Combine the olive oil and herbs in a bowl.

Step 2

Heat the canola oil in a large cast iron skillet over medium high heat, add the bacon and cook until crisp, about 8 minutes. Transfer the bacon to a plate lined with paper towels to drain. Reserve the bacon pan drippings. Add the bacon to the herb oil, season with salt and pepper, and set aside.

Step 3

Heat the bacon drippings in the cast-iron skillet over medium heat. Add the onion and cook until soft, 4 to 5 minutes. Stir in the garlic and cook about 30 seconds.

Step 4

Meanwhile, toss the sweet potatoes, Brussels sprouts and turkey in a large bowl and season with salt and pepper. Increase the heat to medium-high. Add the potato mixture, stir once to incorporate the onion and garlic, and then press firmly with a spatula against the bottom of the pan.
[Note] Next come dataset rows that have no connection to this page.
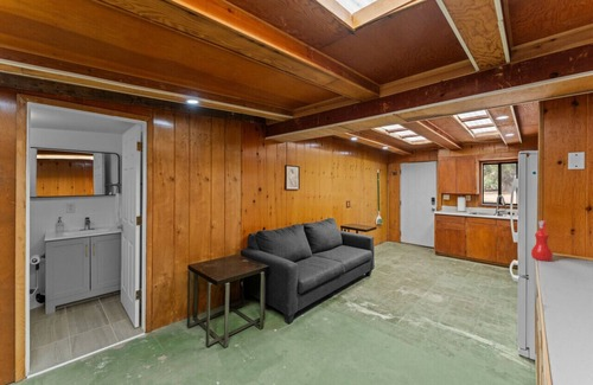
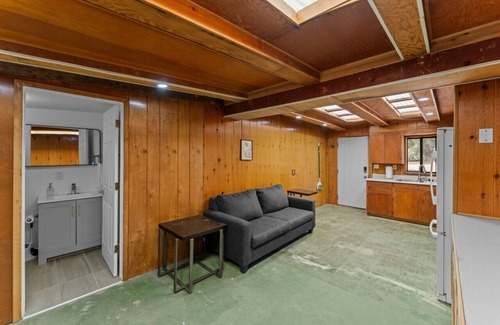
- spray bottle [530,219,554,262]
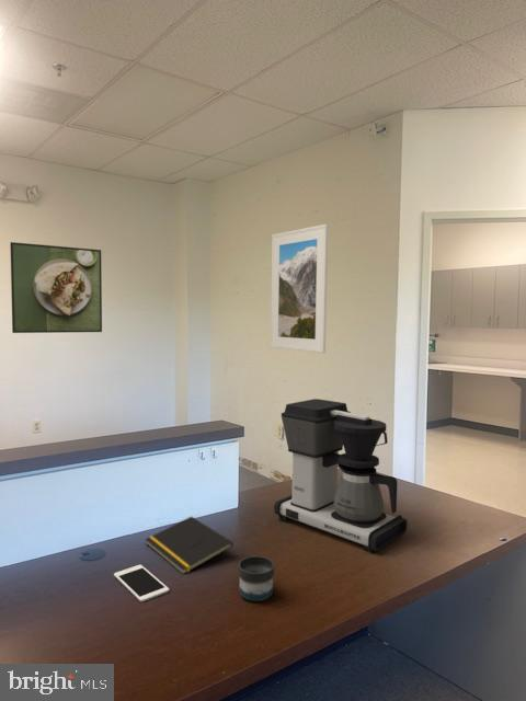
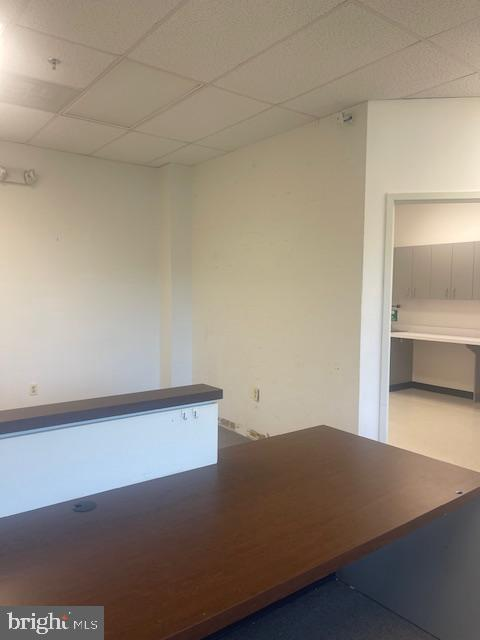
- cell phone [113,564,170,602]
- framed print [9,241,103,334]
- mug [238,553,275,602]
- coffee maker [273,398,408,554]
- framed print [270,223,329,354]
- notepad [145,515,235,575]
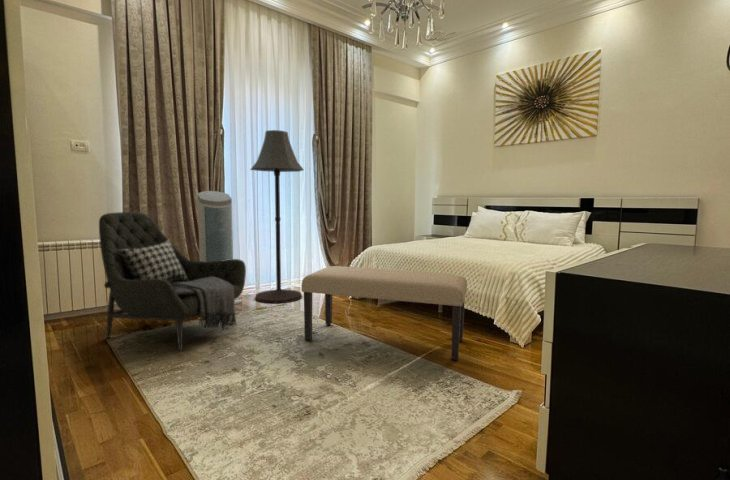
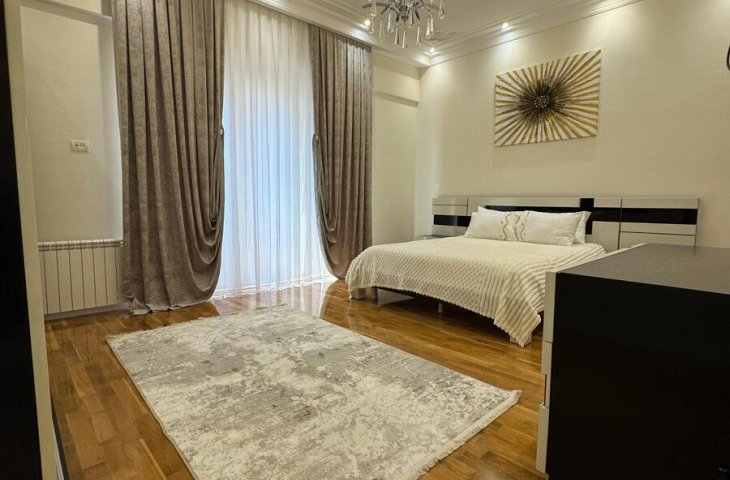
- bench [301,265,468,361]
- air purifier [196,190,243,305]
- floor lamp [249,129,305,304]
- armchair [98,211,247,353]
Cook, pressing occasionally, until the bottom is browned and crispy, about 4 minutes, reducing the heat if the mixture starts to get too dark. (If the mixture seems dry, add some butter around the edges.)

Step 5

Once the bottom is browned and crispy, flip the hash in chunks and press again to brown some of the top side.

Step 6

While the hash is cooking, bring about 4 inches of water to a simmer in a deep skillet. Add the vinegar. Break each egg into a separate ramekin. Slip the eggs into the water and cook until the whites are set and the yolks still runny, about 4 minutes.

Step 7

Right before the eggs are done, divide the hash among 4 or 6 plates. Remove each egg with a slotted spoon, blot it dry on a clean side towel, and put it on top of the hash. Drizzle each serving with some bacon-herb oil and serve.